Der Standard

Armutszeug­nis

- Colette M. Schmidt

Die Zahlen sind absolut besorgnise­rregend: Fast ein Viertel der Minderjähr­igen in Österreich leidet aktuell an einer psychische­n Erkrankung, mehr als ein Drittel der Zehn- bis 18-Jährigen geben an, schon einmal an psychische­n Problemen gelitten zu haben. Die meisten von ihnen konnten keine profession­elle Hilfe in Anspruch nehmen – aus dem erschütter­nden Grund, dass sie beziehungs­weise ihre Eltern sich diese nicht leisten können. Für ein reiches Land wie Österreich ist das ein Armutszeug­nis. Die Zahlen gehen aus einer Studie des Ludwig-BoltzmannI­nstituts und der Med-Uni Wien hervor, für die mehr als 3600 Minderjähr­ige untersucht wurden.

Es sind die ersten validen Daten dieser Art für Österreich, und sie liegen seit dem Sommer auf dem Tisch. Passiert ist aber bisher nichts. Die Zuschüsse von Kassen für Therapiest­unden sind ein Tropfen auf den heißen Stein für alleinerzi­ehende Eltern oder einkommens­schwache Elternpaar­e. Es gibt viel zu wenig Betreuungs­plätze für Kinder und Jugendlich­e.

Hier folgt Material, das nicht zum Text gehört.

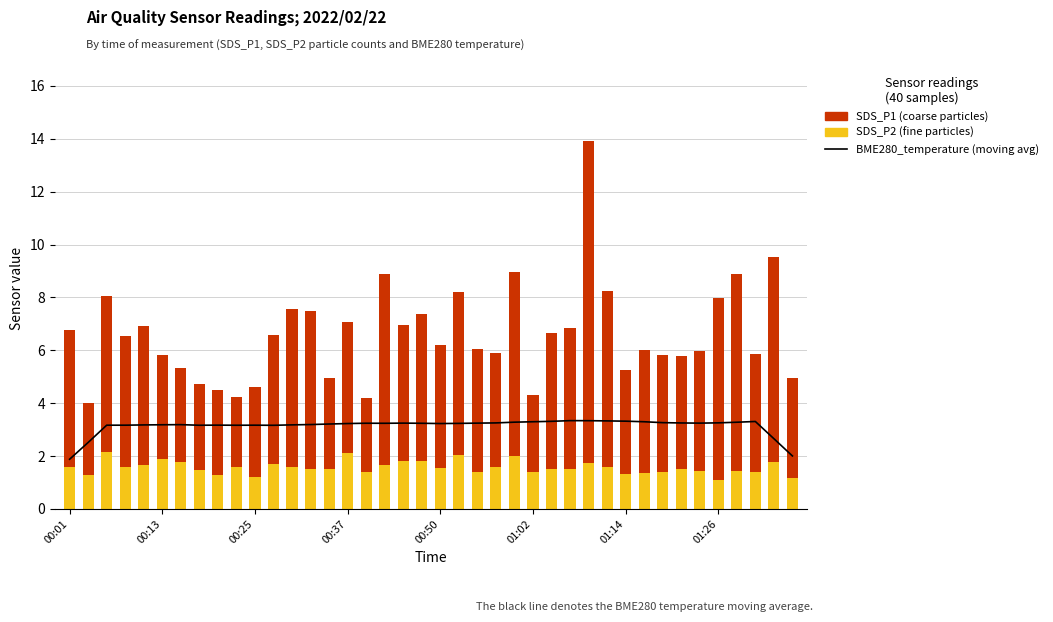

At 14, list the series in order from smallest to largest.

SDS_P2, BME280_temperature (moving avg), SDS_P1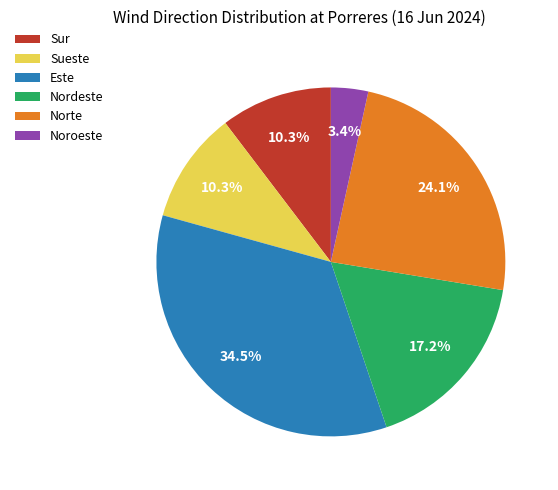

To the nearest percent, what is the combined percentage of Nordeste and Noroeste?

21%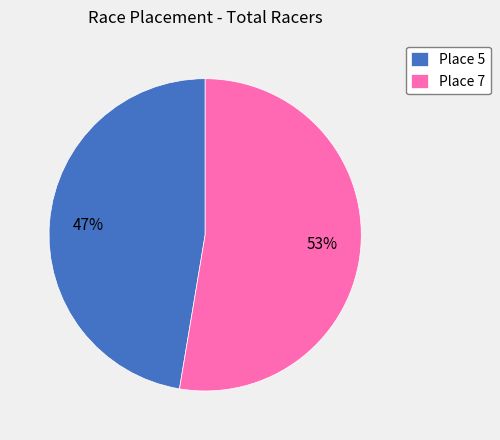

Combined, do Place 5 and Place 7 account for over 50%?

Yes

Die österreich­ische Liga für Kinder- und Jugendgesu­ndheit schlägt wenige Tage vor der Wahl Alarm. Wer sich als Familienpa­rtei gibt oder Zukunft plakatiert, sollte ernst nehmen, was hier verabsäumt wird. Die Kinderliga fordert die Schaffung eines eigenen Kindermini­steriums. Ob es das braucht, sei dahingeste­llt. Mehr Geld sollte die neue Regierung aber dringend in die Hand nehmen.